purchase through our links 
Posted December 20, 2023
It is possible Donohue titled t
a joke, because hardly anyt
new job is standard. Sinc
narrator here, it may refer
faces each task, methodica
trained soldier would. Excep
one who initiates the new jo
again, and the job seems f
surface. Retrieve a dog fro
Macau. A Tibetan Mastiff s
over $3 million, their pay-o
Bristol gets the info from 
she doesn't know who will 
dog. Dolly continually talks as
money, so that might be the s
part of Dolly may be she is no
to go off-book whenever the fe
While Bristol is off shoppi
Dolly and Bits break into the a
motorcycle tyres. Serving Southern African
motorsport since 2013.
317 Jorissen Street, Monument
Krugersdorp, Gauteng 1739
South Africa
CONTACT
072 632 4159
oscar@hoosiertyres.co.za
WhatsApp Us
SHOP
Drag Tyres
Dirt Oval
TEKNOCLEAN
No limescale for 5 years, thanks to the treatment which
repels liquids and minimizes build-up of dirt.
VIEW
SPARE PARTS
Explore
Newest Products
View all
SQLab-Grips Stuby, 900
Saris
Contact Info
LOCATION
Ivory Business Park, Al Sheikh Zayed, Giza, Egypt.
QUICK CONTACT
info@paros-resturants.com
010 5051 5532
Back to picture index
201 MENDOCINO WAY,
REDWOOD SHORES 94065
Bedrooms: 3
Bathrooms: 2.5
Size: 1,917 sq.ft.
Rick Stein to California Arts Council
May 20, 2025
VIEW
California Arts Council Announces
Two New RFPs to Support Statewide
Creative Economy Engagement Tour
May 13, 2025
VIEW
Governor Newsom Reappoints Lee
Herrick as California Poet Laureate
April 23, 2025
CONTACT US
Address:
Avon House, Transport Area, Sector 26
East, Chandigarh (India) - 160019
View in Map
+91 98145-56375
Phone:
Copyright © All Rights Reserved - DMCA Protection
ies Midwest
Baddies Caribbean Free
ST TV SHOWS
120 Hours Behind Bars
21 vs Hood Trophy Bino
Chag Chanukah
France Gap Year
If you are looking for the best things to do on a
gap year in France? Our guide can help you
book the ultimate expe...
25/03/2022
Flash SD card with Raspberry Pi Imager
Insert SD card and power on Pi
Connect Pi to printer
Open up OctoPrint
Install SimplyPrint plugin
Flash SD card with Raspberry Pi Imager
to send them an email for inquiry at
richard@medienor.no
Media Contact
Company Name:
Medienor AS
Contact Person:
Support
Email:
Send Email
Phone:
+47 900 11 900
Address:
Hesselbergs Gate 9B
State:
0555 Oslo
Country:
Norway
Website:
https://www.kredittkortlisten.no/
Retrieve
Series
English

********************

Please pull out the lines of the records starting with the very first one and going on through the line containing "317 Jorissen Street, Monument", with both ends included. Reproduce them unchanged.

### The answer
purchase through our links 
Posted December 20, 2023
It is possible Donohue titled t
a joke, because hardly anyt
new job is standard. Sinc
narrator here, it may refer
faces each task, methodica
trained soldier would. Excep
one who initiates the new jo
again, and the job seems f
surface. Retrieve a dog fro
Macau. A Tibetan Mastiff s
over $3 million, their pay-o
Bristol gets the info from 
she doesn't know who will 
dog. Dolly continually talks as
money, so that might be the s
part of Dolly may be she is no
to go off-book whenever the fe
While Bristol is off shoppi
Dolly and Bits break into the a
motorcycle tyres. Serving Southern African
motorsport since 2013.
317 Jorissen Street, Monument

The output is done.